In his statement, he compared Amazon to a mall landlord who invites in stores, and then spies on those stores and sets up rival shops right next door that sell the exact same products, but cheaper.

“I find it frustrating that local businesses are going out of business because they can’t build enough market power or reach people in new ways,” Massey said. “Is this really what we want?”

Doug Mrdeza, the CEO of Top Shelf Brandsof Lansing, Michigan, said his company ultimately tried to take its products off of Amazon — like Massey had — after years of dealing with increasingly untenable financial demands and pressures on its suppliers. After tripling the size of the company to keep up with Amazon’s internal business stipulations, it ultimately had to lay everyone off at the beginning of 2020 over a financial dispute with the platform.

Even now, Top Shelf still has two active Amazon seller accounts.

Mrdeza said he found it ironic that Amazon has said they “seek to become Earth’s most customer-centric company,” but that the same courtesy wasn’t extended to sellers.

“My question for him [Bezos, at the hearing on Monday] would be aren’t the sellers also a customer? Why aren’t we included in the customer-centric narrative?” Mrdeza said.

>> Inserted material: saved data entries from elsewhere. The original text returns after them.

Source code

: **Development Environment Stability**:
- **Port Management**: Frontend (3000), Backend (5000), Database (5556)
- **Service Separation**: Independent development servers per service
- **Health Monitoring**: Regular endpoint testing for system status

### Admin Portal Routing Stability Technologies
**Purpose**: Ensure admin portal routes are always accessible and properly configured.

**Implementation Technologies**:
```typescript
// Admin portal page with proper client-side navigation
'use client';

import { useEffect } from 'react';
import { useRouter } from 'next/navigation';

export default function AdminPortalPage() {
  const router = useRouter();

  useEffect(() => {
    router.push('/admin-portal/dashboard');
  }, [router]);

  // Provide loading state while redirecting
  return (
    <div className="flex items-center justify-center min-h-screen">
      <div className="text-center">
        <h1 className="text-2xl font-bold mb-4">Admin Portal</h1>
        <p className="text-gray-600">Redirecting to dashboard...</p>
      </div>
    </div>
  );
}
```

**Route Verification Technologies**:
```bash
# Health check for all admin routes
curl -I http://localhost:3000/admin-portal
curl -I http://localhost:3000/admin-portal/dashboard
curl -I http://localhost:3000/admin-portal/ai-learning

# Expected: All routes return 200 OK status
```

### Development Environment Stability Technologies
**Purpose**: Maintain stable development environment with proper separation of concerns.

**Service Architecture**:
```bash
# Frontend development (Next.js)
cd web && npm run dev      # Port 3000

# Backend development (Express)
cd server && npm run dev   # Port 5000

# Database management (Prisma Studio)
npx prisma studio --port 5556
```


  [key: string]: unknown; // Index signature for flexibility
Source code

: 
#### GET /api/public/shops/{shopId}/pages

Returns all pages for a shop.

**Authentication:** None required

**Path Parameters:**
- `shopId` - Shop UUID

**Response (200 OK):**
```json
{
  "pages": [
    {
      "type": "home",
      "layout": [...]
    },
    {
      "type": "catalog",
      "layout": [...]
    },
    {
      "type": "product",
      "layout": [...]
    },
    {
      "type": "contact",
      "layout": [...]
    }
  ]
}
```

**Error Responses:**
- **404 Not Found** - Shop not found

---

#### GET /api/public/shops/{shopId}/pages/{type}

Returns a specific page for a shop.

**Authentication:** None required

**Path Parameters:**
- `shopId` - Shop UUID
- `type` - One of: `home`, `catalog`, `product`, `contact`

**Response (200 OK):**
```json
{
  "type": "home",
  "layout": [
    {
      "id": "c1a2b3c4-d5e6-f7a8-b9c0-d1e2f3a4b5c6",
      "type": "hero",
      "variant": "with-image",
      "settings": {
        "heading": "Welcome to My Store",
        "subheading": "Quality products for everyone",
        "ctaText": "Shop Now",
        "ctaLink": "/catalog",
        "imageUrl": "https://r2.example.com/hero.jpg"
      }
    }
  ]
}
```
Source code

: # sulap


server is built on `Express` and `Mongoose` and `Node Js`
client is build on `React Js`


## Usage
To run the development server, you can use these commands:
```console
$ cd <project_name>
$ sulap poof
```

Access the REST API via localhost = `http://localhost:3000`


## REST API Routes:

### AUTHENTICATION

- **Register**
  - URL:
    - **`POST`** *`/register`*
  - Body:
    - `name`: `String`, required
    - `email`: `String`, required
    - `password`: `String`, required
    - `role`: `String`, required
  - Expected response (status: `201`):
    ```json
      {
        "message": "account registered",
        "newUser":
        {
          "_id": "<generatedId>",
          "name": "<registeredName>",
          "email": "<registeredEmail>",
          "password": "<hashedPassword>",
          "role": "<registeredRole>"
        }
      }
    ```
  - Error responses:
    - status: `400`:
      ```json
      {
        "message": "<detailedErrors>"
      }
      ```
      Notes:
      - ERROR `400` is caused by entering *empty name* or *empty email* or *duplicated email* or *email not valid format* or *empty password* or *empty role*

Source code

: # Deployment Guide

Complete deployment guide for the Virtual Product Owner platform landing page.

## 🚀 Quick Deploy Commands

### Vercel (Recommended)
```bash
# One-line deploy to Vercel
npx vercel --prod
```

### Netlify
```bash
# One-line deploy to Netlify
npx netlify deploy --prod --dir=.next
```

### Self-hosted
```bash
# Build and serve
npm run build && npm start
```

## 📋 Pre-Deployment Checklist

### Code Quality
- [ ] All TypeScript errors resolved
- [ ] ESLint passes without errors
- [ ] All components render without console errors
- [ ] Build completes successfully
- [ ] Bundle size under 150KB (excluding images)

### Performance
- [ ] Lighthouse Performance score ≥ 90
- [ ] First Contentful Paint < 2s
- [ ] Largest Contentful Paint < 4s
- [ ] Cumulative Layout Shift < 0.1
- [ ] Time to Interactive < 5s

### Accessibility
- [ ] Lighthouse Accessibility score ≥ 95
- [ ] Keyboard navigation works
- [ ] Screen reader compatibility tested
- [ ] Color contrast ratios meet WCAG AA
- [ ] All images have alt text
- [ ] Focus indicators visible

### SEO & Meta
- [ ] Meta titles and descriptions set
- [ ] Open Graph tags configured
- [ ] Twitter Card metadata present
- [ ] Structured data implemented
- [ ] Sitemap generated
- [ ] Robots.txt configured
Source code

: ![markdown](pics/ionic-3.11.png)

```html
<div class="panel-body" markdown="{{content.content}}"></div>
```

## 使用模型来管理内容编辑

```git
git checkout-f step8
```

Stacy Mitchell, the co-director of the Institute for Local Self-Reliance, said she would be watching what kind of attitude the CEO struck, but the real questions extend beyond just Amazon’s practices to the whole online economic setup.

“There’s this sense that Amazon doesn’t have to comply with any kind of oversight,” Mitchell said. “I think the key questions that we have to answer as Americans is how do we govern and structure the online market. I want the members of Congress to answer how we build an open, equitable economy.”

Hannah Oliver Depp, who owns Loyalty Books based in Washington, D.C., and Silver Spring, Maryland, said she’s watched the bookselling industry dramatically evolve over her years in it, but had so far managed to avoid selling on Amazon’s platform. Most new independent bookstores, she told reporters, were also eschewing Amazon. That doesn’t mean that she was free of Amazon’s reach, and definitely wanted to hear questions about the allegations of Amazon’s monopoly over the online retail space.

“Because of unchecked growth until this point, they [Amazon] have an absurd amount of ability to dictate a lot on the local government level in terms of what taxes they’re paying and what employment practices,” she said, adding that the COVID-19 pandemic has brought to light the true human cost of what it takes to ship items to customers.

Bezos is expected to testify before the House Judiciary Committee on Monday to address allegations that Amazon misled Congress in its business practices.

The calls for Bezos to testify before Congress became louder after a Wall Street Journal investigation revealed that Amazon was scooping up its sellers’ data to try and produce similar products, target their customers, and ultimately compete against its own sellers. The report flew in the face of testimony that Nate Sutton, Amazon’s associate general counsel, gave before Congress in July 2019.

An Amazon spokesperson did not disclose what Bezos might address at the hearing on Monday.